Archive for the ‘paul tough’ tag

New Orleans Education #

August 16th, 2008 | In Worth Reading 

Making time to do things that I usually “don’t have time for” was a good idea. For example, Paul Tough’s (rather long) story for the New York Times Magazine about the challenge and hope for New Orleans schools is good. The most striking paragraph in a primarily optimistic article:

Pastorek’s optimism and determination can be inspiring, but he admits that for now, at least, there’s no proof that a portfolio model will do a significantly better job educating poor children than a command-and-control model. When I spoke last month to Diane Ravitch, a historian of education who has spent decades studying and writing about the often dispiriting process of school reform, she said that she was skeptical that a change in the governance model would solve the problems plaguing New Orleans’s schools. “The fundamental issue in American education — I say this after 40 years of having read and studied and written about the problems — is one that is demographic,” she told me.
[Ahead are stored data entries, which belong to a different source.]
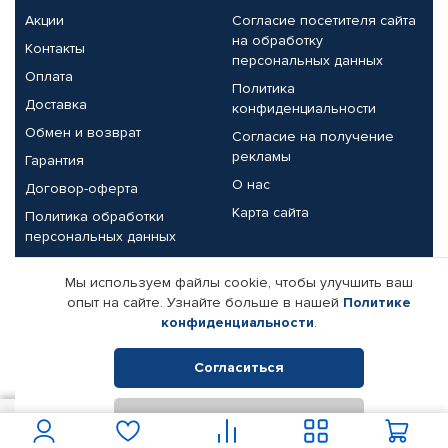
Акции
Согласие посетителя сайта
на обработку
Контакты
персональных данных
Оплата
Политика
Доставка
конфиденциальности
Обмен и возврат
Согласие на получение
рекламы
Гарантия
О нас
Договор-оферта
Карта сайта
Политика обработки
персональных данных
Партнерам
Мы используем файлы cookie, чтобы улучшить ваш
опыт на сайте. Узнайте больше в нашей
Политике
Корпоративным клиентам
Реквизиты компании
конфиденциальности
.
Поставщикам
Согласиться
Отклонить
© КАМАЗ ЦЕНТР ДОНЕЦК, 2015-2026. Все права защищены.
1 550
В корзину
Интернет-магазин автомобильных товаров Автопрофи.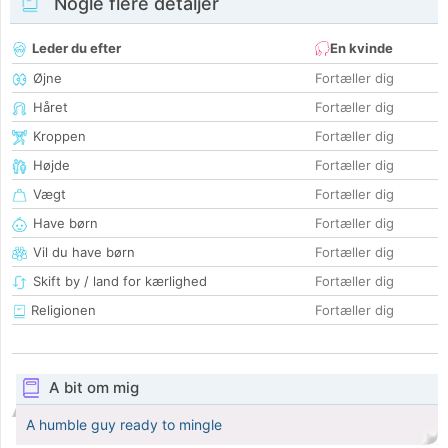
Nogle flere detaljer
Leder du efter
En kvinde
Øjne
Fortæller dig
Håret
Fortæller dig
Kroppen
Fortæller dig
Højde
Fortæller dig
Vægt
Fortæller dig
Have børn
Fortæller dig
Vil du have børn
Fortæller dig
Skift by / land for kærlighed
Fortæller dig
Religionen
Fortæller dig
A bit om mig
A humble guy ready to mingle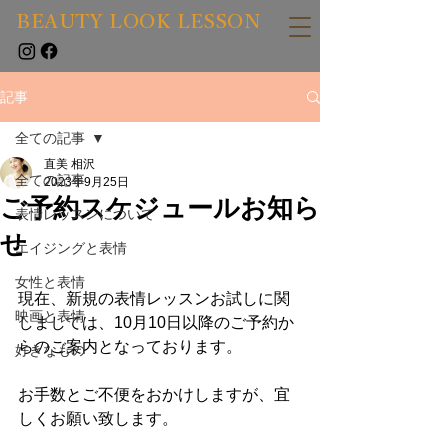
BEAUTY LOOK LESSON
記事
全ての記事
直美 相沢
全ての記事
2023年9月25日
ご予約スケジュールお知ら
表情レッスンについて
せ
エイジングと表情
女性と表情
現在、新規の表情レッスンお試しに関
映画と表情
しましては、10月10日以降のご予約か
らのご案内となっております。
好きなもの
お手数とご不便をおかけしますが、宜
しくお願い致します。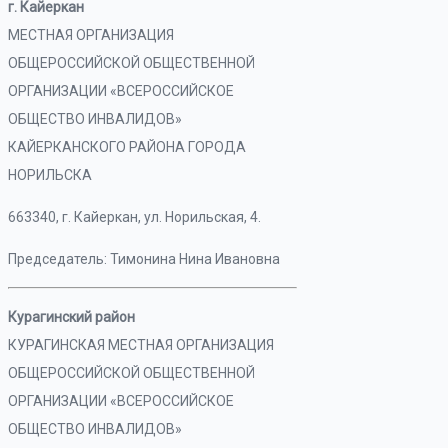
г. Кайеркан
МЕСТНАЯ ОРГАНИЗАЦИЯ
ОБЩЕРОССИЙСКОЙ ОБЩЕСТВЕННОЙ
ОРГАНИЗАЦИИ «ВСЕРОССИЙСКОЕ
ОБЩЕСТВО ИНВАЛИДОВ»
КАЙЕРКАНСКОГО РАЙОНА ГОРОДА
НОРИЛЬСКА
663340, г. Кайеркан, ул. Норильская, 4.
Председатель: Тимонина Нина Ивановна
Курагинский район
КУРАГИНСКАЯ МЕСТНАЯ ОРГАНИЗАЦИЯ
ОБЩЕРОССИЙСКОЙ ОБЩЕСТВЕННОЙ
ОРГАНИЗАЦИИ «ВСЕРОССИЙСКОЕ
ОБЩЕСТВО ИНВАЛИДОВ»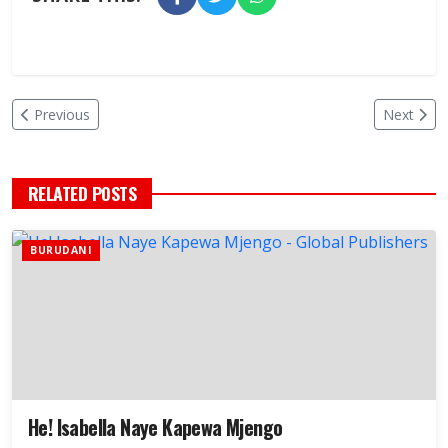
Previous
Next
RELATED POSTS
BURUDANI
He! Isabella Naye Kapewa Mjengo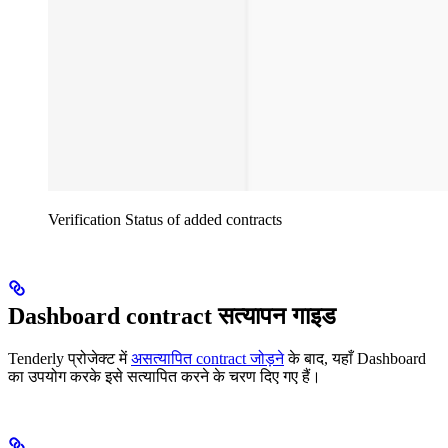
Verification Status of added contracts
Dashboard contract सत्यापन गाइड
Tenderly प्रोजेक्ट में
असत्यापित contract जोड़ने
के बाद, यहाँ Dashboard
का उपयोग करके इसे सत्यापित करने के चरण दिए गए हैं।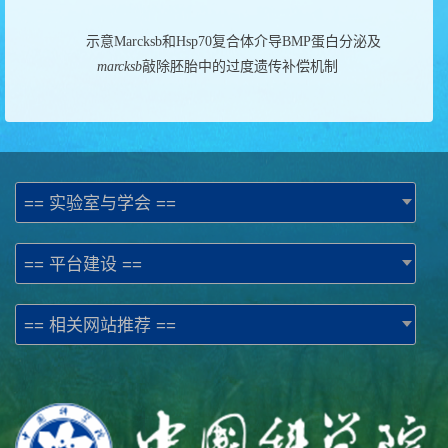
示意
Marcksb
和
Hsp70
复合体介导
BMP
蛋白分泌及
marcksb
敲除胚胎中的过度遗传补偿机制
== 实验室与学会 ==
== 平台建设 ==
== 相关网站推荐 ==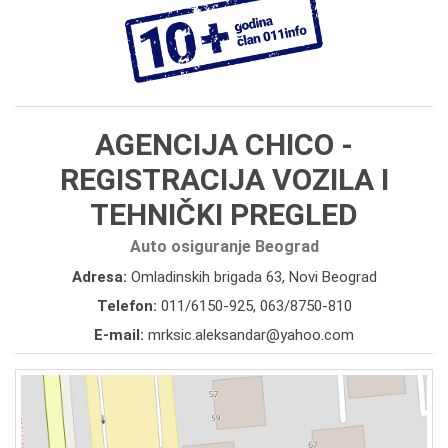
AGENCIJA CHICO -
REGISTRACIJA VOZILA I
TEHNIČKI PREGLED
Auto osiguranje Beograd
Adresa:
Omladinskih brigada 63, Novi Beograd
Telefon:
011/6150-925
,
063/8750-810
E-mail:
mrksic.aleksandar@yahoo.com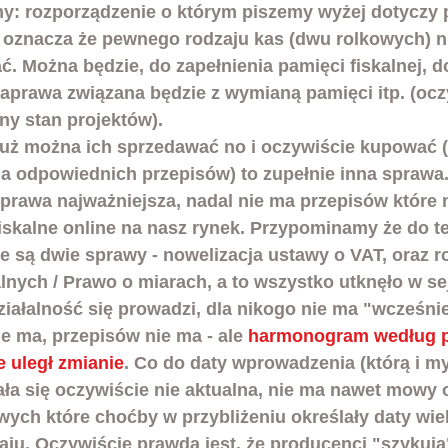
my: rozporządzenie o którym piszemy wyżej dotyczy
ie oznacza że pewnego rodzaju kas (dwu rolkowych) n
. Można będzie, do zapełnienia pamięci fiskalnej, d
naprawa związana będzie z wymianą pamięci itp. (ocz
ny stan projektów).
e już można ich sprzedawać no i oczywiście kupować 
 odpowiednich przepisów) to zupełnie inna sprawa
rawa najważniejsza, nadal nie ma przepisów które 
skalne online na nasz rynek. Przypominamy że do t
 są dwie sprawy - nowelizacja ustawy o VAT, oraz r
lnych / Prawo o miarach, a to wszystko utknęło w sej
ziałalność się prowadzi, dla nikogo nie ma "wcześnie
ie ma, przepisów nie ma - ale 
harmonogram według pr
e uległ zmianie
. Co do daty wprowadzenia (którą i my
ała się oczywiście nie aktualna, nie ma nawet mowy
ych które choćby w przybliżeniu określały daty wiel
aju. Oczywiście prawdą jest, że producenci "szykują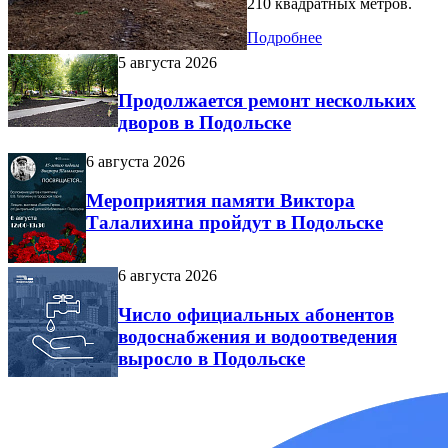
210 квадратных метров.
Подробнее
5 августа 2026
Продолжается ремонт нескольких
дворов в Подольске
6 августа 2026
Мероприятия памяти Виктора
Талалихина пройдут в Подольске
6 августа 2026
Число официальных абонентов
водоснабжения и водоотведения
выросло в Подольске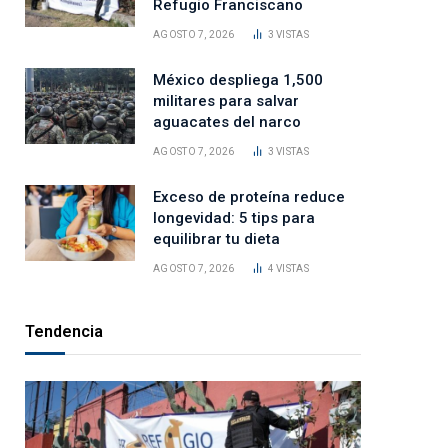
Refugio Franciscano
AGOSTO 7, 2026
3
VISTAS
México despliega 1,500
militares para salvar
aguacates del narco
AGOSTO 7, 2026
3
VISTAS
Exceso de proteína reduce
longevidad: 5 tips para
equilibrar tu dieta
AGOSTO 7, 2026
4
VISTAS
Tendencia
Poor children, Ravitch said, simply face too many problems outside the classroom. “If you don’t buttress whatever happens in school with social and economic changes that give kids a better chance in life and put their families on a more stable footing, then schools alone are not going to solve the problems of poor student performance. There has to be a range of social and economic strategies to support and enhance whatever happens in school.”